**TEXT UNDER STUDY:**
¡Descubrir! Team Clemente Hits a Double (Insight)

Team Clemente
Team Clemente — CMU MHCI 2021
5 min readMar 18, 2021

“¡Descubrir!” — means “discover!” in Spanish

Gary Hamel once said, “Discovery is the journey and insight is the destination.” Never has this quote resonated so strongly with our team until now. Over the past few weeks, our team has worked endlessly, leading conversations with participants and probing our findings to better understand storytelling. Our efforts have identified recurring themes in empathy and virtual spaces, from which we forged several insights that will shape the direction of our Clemente experience. But that’s enough exposition.

Insight 1: People want to empathize, and be empathized with.

To investigate rich stories, we’ve dug into core motivators that fuel expressive, engaging, and empathetic experiences, both in the museum and beyond it. We revisited our museum participants and engaged them in new conversations that delved further. Why do people enjoy narratives? Why do some experiences fall flat into boredom, while others whisk visitors away to another time and place, fostering rich introspection and discussion?

From these conversations we found that, despite the thematic and sometimes very specific focus of museums, people still try to connect exhibits to themselves, their own histories and emotions. Rather than view photos or stories as simple information, museum visitors might also imagine the perspective of historical figures, to know what motivated an artist or how their past shaped them. These findings extend to nearly all narratives, and the best experiences help inspire this inquisitive empathy.

With this, we’ve connected the experience museums offer to the core human desire of being understood.

**WHAT TO DO:** Copy the passage of the Team Clemente post starting at "Gary Hamel once" and ending at "that’s enough exposition.", renaming "conversations" to "interviews". None of the data plays any part in this work.

**COLLECTED DATA:**

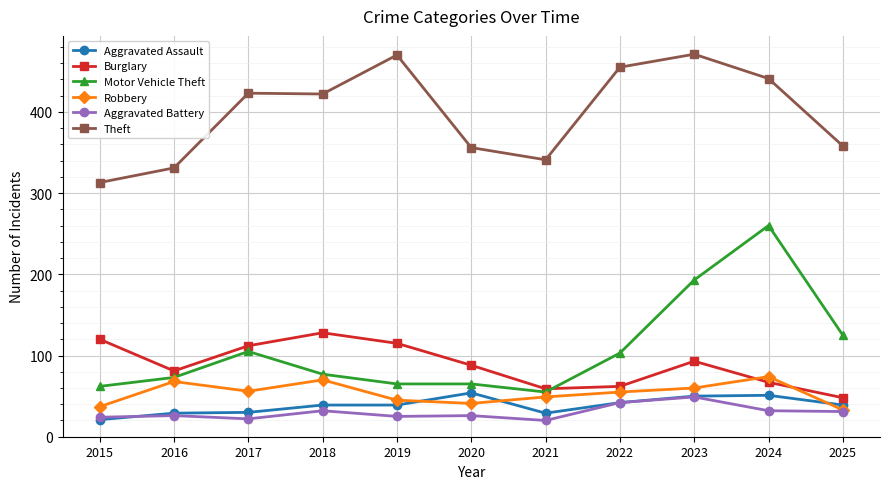

What is the value of the Motor Vehicle Theft point at the 4th from the left?

77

**COMPLETED TASK:**
Gary Hamel once said, “Discovery is the journey and insight is the destination.” Never has this quote resonated so strongly with our team until now. Over the past few weeks, our team has worked endlessly, leading interviews with participants and probing our findings to better understand storytelling. Our efforts have identified recurring themes in empathy and virtual spaces, from which we forged several insights that will shape the direction of our Clemente experience. But that’s enough exposition.